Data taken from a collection
#####
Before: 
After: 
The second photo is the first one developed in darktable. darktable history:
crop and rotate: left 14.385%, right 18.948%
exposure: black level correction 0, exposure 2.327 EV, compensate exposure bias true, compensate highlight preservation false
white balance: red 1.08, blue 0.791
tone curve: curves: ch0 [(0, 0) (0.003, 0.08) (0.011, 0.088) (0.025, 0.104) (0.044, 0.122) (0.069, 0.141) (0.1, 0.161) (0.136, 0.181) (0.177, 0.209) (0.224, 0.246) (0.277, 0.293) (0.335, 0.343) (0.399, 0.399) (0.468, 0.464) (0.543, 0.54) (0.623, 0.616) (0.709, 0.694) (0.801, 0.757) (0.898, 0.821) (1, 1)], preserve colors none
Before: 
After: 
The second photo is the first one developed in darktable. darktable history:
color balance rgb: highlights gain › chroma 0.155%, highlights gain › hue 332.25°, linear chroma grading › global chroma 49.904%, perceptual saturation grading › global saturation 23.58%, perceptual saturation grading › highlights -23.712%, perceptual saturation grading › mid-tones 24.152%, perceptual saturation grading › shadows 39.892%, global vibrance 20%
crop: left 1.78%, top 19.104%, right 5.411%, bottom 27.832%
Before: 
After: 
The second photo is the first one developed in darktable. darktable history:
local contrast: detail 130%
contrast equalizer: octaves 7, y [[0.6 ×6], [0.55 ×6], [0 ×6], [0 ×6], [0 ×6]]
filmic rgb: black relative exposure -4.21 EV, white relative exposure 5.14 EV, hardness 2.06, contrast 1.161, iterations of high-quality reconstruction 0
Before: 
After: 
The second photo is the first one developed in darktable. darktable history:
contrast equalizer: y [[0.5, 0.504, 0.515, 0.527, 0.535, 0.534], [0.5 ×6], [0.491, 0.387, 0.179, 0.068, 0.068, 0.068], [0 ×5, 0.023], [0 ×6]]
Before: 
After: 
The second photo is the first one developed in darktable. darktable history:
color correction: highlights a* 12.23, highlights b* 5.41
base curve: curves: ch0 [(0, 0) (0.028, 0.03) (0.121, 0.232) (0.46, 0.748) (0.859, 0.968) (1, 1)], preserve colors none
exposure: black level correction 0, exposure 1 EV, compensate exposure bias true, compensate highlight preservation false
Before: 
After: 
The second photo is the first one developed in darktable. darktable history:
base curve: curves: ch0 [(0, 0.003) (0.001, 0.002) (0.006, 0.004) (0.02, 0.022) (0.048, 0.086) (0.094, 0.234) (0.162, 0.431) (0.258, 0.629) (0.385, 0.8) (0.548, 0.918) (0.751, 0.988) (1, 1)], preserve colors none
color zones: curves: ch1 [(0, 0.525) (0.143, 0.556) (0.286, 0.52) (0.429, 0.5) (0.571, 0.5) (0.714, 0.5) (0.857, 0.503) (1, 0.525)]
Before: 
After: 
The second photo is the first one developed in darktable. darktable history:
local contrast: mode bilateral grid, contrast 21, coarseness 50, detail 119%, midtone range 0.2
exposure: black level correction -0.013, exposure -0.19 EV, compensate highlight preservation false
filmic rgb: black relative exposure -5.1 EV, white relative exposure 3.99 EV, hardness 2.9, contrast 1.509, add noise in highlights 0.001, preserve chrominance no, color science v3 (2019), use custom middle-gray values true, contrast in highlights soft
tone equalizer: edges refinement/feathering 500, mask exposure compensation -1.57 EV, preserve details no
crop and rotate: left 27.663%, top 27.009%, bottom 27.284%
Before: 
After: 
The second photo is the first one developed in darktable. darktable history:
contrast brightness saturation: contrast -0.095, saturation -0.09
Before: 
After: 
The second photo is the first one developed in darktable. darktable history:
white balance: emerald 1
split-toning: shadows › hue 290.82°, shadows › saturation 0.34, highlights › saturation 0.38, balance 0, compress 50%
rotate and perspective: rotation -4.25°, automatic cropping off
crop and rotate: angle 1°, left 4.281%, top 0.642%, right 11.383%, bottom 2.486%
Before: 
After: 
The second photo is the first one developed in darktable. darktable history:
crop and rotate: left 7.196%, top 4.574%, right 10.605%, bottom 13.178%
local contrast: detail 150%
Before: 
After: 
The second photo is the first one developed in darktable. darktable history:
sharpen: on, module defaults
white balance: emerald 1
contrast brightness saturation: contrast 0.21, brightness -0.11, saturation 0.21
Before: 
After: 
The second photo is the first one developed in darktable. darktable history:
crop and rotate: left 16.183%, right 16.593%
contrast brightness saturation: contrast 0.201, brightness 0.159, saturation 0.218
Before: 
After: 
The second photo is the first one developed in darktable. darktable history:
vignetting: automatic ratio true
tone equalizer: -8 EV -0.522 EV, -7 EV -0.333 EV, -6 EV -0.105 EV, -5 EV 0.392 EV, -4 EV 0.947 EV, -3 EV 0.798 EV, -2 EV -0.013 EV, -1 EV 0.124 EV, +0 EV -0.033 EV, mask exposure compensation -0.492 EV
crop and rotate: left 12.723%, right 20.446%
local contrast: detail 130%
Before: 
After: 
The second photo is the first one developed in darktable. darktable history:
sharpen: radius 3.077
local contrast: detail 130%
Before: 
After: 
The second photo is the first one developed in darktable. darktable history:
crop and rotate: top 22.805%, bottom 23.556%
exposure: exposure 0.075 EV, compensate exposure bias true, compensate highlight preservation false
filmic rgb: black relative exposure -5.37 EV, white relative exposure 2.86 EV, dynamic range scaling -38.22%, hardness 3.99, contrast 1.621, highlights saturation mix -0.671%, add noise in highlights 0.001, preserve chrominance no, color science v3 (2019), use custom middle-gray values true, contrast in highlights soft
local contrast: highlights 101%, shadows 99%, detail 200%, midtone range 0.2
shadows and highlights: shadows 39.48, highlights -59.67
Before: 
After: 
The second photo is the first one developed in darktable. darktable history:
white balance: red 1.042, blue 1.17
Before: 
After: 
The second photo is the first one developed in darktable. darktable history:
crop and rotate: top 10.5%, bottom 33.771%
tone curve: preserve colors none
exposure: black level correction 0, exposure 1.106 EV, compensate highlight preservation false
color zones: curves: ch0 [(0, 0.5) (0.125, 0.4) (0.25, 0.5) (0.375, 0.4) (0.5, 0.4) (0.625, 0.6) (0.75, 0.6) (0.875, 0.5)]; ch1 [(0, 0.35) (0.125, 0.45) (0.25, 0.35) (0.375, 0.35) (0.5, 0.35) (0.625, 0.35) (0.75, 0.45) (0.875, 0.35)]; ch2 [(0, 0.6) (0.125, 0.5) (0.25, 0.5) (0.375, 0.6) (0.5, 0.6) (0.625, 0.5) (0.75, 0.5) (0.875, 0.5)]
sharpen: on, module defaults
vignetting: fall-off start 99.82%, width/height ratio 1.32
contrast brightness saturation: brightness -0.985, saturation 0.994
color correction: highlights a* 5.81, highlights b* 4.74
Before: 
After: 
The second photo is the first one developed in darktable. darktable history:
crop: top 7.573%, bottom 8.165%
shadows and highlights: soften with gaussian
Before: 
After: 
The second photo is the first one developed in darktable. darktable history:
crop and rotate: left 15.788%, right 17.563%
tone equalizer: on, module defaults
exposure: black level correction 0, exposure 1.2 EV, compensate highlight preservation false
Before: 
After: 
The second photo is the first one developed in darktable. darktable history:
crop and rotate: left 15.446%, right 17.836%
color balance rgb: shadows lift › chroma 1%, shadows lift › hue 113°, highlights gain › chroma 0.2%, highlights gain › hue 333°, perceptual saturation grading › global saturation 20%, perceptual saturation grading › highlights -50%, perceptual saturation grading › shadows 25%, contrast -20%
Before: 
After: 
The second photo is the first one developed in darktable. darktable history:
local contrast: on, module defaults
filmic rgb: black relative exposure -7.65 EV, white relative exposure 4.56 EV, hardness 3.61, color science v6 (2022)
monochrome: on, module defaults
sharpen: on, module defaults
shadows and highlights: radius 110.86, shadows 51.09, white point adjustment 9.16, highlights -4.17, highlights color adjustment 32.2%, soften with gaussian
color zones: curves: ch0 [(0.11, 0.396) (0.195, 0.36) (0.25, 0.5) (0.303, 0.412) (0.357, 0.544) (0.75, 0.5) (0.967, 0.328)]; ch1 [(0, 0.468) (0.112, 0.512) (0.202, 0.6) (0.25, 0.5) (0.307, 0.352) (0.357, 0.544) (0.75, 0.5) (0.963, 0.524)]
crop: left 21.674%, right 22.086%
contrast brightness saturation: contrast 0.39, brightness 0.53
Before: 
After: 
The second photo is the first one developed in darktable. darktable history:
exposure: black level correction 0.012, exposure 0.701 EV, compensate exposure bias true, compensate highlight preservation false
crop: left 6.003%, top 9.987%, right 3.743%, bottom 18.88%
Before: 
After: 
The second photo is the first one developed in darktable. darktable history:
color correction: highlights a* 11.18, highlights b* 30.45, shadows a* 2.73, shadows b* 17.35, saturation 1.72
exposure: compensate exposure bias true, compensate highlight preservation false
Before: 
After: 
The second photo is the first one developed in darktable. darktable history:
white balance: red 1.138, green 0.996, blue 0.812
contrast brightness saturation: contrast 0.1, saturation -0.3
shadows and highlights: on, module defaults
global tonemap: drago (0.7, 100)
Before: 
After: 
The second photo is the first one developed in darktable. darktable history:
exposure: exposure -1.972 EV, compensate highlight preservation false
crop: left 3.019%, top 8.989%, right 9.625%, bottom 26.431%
#####
[REQUIREMENTS] Arrange the records from the start up to and including the line with "filmic rgb: black relative exposure -4.21" as a two-column CSV with the columns input and output. Use one row per record, with its text under input and its answer under output, each field quoted and line breaks replaced by spaces.

[OUTPUT OF THE EXERCISE]
input,output
"Before: After: The second photo is the first one developed in darktable. darktable history:","crop and rotate: left 14.385%, right 18.948% exposure: black level correction 0, exposure 2.327 EV, compensate exposure bias true, compensate highlight preservation false white balance: red 1.08, blue 0.791 tone curve: curves: ch0 [(0, 0) (0.003, 0.08) (0.011, 0.088) (0.025, 0.104) (0.044, 0.122) (0.069, 0.141) (0.1, 0.161) (0.136, 0.181) (0.177, 0.209) (0.224, 0.246) (0.277, 0.293) (0.335, 0.343) (0.399, 0.399) (0.468, 0.464) (0.543, 0.54) (0.623, 0.616) (0.709, 0.694) (0.801, 0.757) (0.898, 0.821) (1, 1)], preserve colors none"
"Before: After: The second photo is the first one developed in darktable. darktable history:","color balance rgb: highlights gain › chroma 0.155%, highlights gain › hue 332.25°, linear chroma grading › global chroma 49.904%, perceptual saturation grading › global saturation 23.58%, perceptual saturation grading › highlights -23.712%, perceptual saturation grading › mid-tones 24.152%, perceptual saturation grading › shadows 39.892%, global vibrance 20% crop: left 1.78%, top 19.104%, right 5.411%, bottom 27.832%"
"Before: After: The second photo is the first one developed in darktable. darktable history:","local contrast: detail 130% contrast equalizer: octaves 7, y [[0.6 ×6], [0.55 ×6], [0 ×6], [0 ×6], [0 ×6]] filmic rgb: black relative exposure -4.21 EV, white relative exposure 5.14 EV, hardness 2.06, contrast 1.161, iterations of high-quality reconstruction 0"